Ce n’eravamo quasi dimenticati ma sta tornando. Il tasso di inflazione a novembre è salito al 6,1% negli USA e al 4,9% nell’Eurozona, livelli che non si vedevano dai primi anni Novanta e che si collocano ben oltre quel magico 2% divenuto l’obiettivo implicito o esplicito della politica monetaria. Le banche centrali sulle due sponde dell’Atlantico hanno per mesi sostenuto all’unisono che la ripresa dell’inflazione era un fenomeno temporaneo, tale da non far risalire le aspettative di inflazione al di sopra della zona obiettivo. Insomma, c’era consenso sul fatto che il fenomeno fosse uno schizzo temporaneo dovuto ai colli di bottiglia produttivi che si erano manifestati in corrispondenza della ripresa vigorosa innescata dalle politiche monetarie e fiscali ultra-espansive in riposta allo shock pandemico. Il consenso si è rotto di recente quando, dopo essere stato confermato alla presidenza della Fed, Powell ha ammiccato che questa inflazione non sarà solo uno schizzo temporaneo, ma qualcosa di più. Al contrario, da Francoforte la BCE continua a usare toni più rassicuranti. Chi ha ragione? E che cosa si può intravedere dietro la curva?
La cosa più strepitosa che si osserva è che il passaggio da un rischio deflazione nell’Eurozona (da un’inflazione interamente sotto controllo negli USA) a un livello di inflazione ben oltre l’obiettivo si è realizzato nello spazio di un mattino. Infatti, nella seconda metà del 2020 il tasso di inflazione si collocava introno all’1,5% negli USA e leggermente al di sotto dello zero nell’Eurozona. Ebbene, in tutti i casi in cui l’inflazione è poi sfuggita al controllo – si pensi agli anni tra il 1973 e il 1983 – è possibile riscontrare una fase in cui, nonostante l’accelerazione dell’inflazione, le banche centrali continuavano a sostenere che la dinamica dei prezzi fosse sotto controllo. Quindi ha ragione Powell? Sì e no. Sì perché, in effetti, un’inflazione oltre il 6% morde il carrello della spesa e tende a innescare revisioni al rialzo dell’inflazione attesa. Forse no, invece, per altri motivi più remoti che proverò a spiegare con parole semplici.
Il brusco crollo del PIL nei primi mesi della pandemia era il frutto di due dinamiche congiunte e contrapposte. Da un lato, il lockdown limitava la capacità di spesa delle famiglie (sebbene veloce, il passaggio dagli acquisti nei negozi tradizionali agli acquisti digitali non è stato completo e non lo sarà a lungo ancora) spingendo l’inflazione al ribasso. Dall’altro, le limitazioni sul fronte della produzione nelle forniture locali e lungo la catena del valore globale – ove il riaddensarsi di frontiere prima diventate labili provocava nuove frizioni – sostenevano la dinamica dei prezzi. È evidente che nel 2020 il primo fattore ha dominato sul secondo raffreddando molto l’inflazione.

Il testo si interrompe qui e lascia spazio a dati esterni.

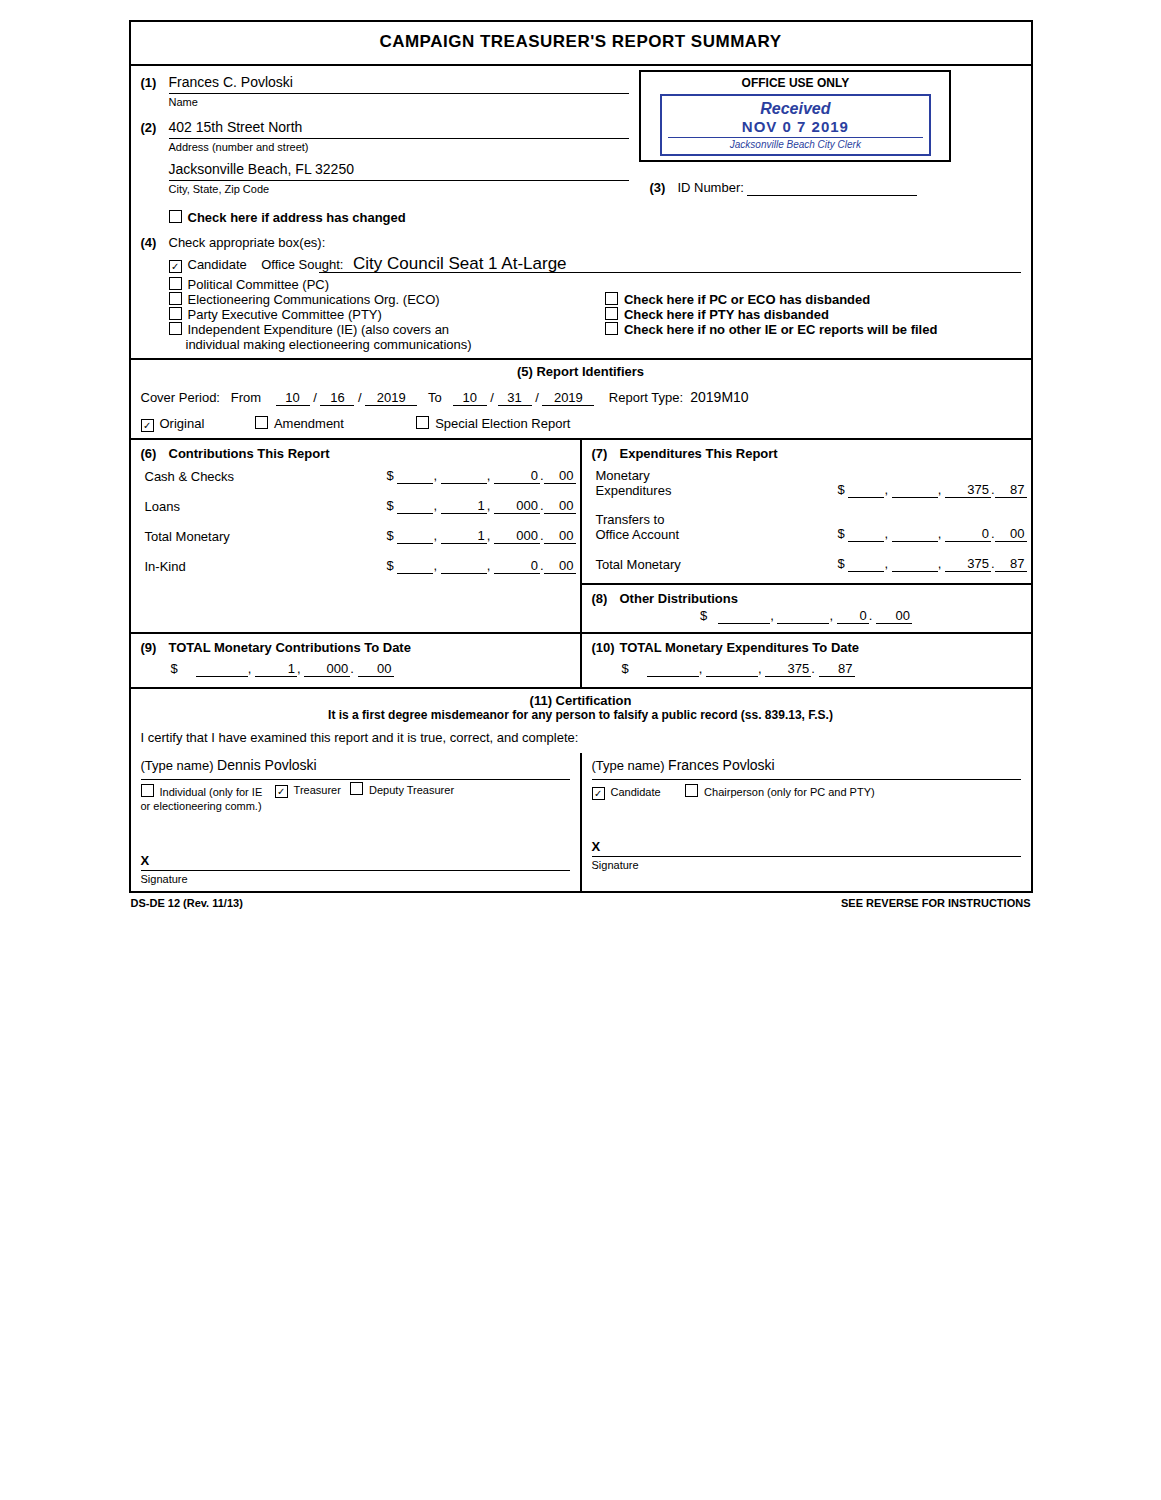CAMPAIGN TREASURER'S REPORT SUMMARY
(1) Frances C. Povloski
Name
(2) 402 15th Street North
Address (number and street)
Jacksonville Beach, FL 32250
City, State, Zip Code
Check here if address has changed
OFFICE USE ONLY
Received
NOV 0 7 2019
Jacksonville Beach City Clerk
(3) ID Number:
(4) Check appropriate box(es):
Candidate Office Sought: City Council Seat 1 At-Large
Political Committee (PC)
Electioneering Communications Org. (ECO)
Party Executive Committee (PTY)
Independent Expenditure (IE) (also covers an
individual making electioneering communications)
Check here if PC or ECO has disbanded
Check here if PTY has disbanded
Check here if no other IE or EC reports will be filed
(5) Report Identifiers
Cover Period: From 10 / 16 / 2019 To 10 / 31 / 2019 Report Type: 2019M10
Original Amendment Special Election Report
(6) Contributions This Report
| Cash & Checks | $ , , 0 . 00 |
| Loans | $ , 1 , 000 . 00 |
| Total Monetary | $ , 1 , 000 . 00 |
| In-Kind | $ , , 0 . 00 |
(7) Expenditures This Report
| Monetary Expenditures | $ , , 375 . 87 |
| Transfers to Office Account | $ , , 0 . 00 |
| Total Monetary | $ , , 375 . 87 |
(8) Other Distributions
$ , , 0. 00
(9) TOTAL Monetary Contributions To Date
$ , 1, 000. 00
(10) TOTAL Monetary Expenditures To Date
$ , , 375. 87
(11) Certification
It is a first degree misdemeanor for any person to falsify a public record (ss. 839.13, F.S.)
I certify that I have examined this report and it is true, correct, and complete:
(Type name) Dennis Povloski
Individual (only for IE
or electioneering comm.) Treasurer Deputy Treasurer
X    
Signature
(Type name) Frances Povloski
Candidate Chairperson (only for PC and PTY)
X    
Signature
DS-DE 12 (Rev. 11/13)
SEE REVERSE FOR INSTRUCTIONS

Nel 2021, invece, pur essendosi attenuato l’effetto inflattivo dovuto ai limiti alla produzione – che si stavano rarefacendo – il brusco rimbalzo della domanda dei consumi, unito alla ripresa degli investimenti, ha riacceso la dinamica dei prezzi. È ragionevole prevedere per il prossimo futuro l’ulteriore attenuarsi dei limiti alla produzione mentre anche il boom di domanda potrebbe ritracciare al ribasso, anche in ragione delle nuove ondate pandemiche. Perciò le relative spinte al rialzo sui prezzi potrebbero anche esaurirsi rapidamente.
Questa nota piuttosto ottimista, ovviamente, varrà solo se aspettative di inflazione strutturalmente più elevate non avranno il tempo di radicarsi nella mente degli operatori economici e in eventuali meccanismi di indicizzazione dei salari e degli altri costi di produzione. E, da questo punto di vista, la situazione potrebbe differire sulle due sponde dell’Atlantico per il fatto che le politiche fiscali sono oggi molto più espansive negli USA che nell’Eurozona. Ultimo tassello, tale contesto maggiormente pro-inflazione potrebbe portare la Fed a innalzare i tassi di interesse in funzione di raffreddamento della dinamica dei prezzi, mentre la BCE potrebbe restare disancorata da quell’aumento dei tassi di interesse, con un grande sospiro di sollievo per quei Paesi membri dell’Eurozona, Italia inclusa, gravati da elevati oneri del debito.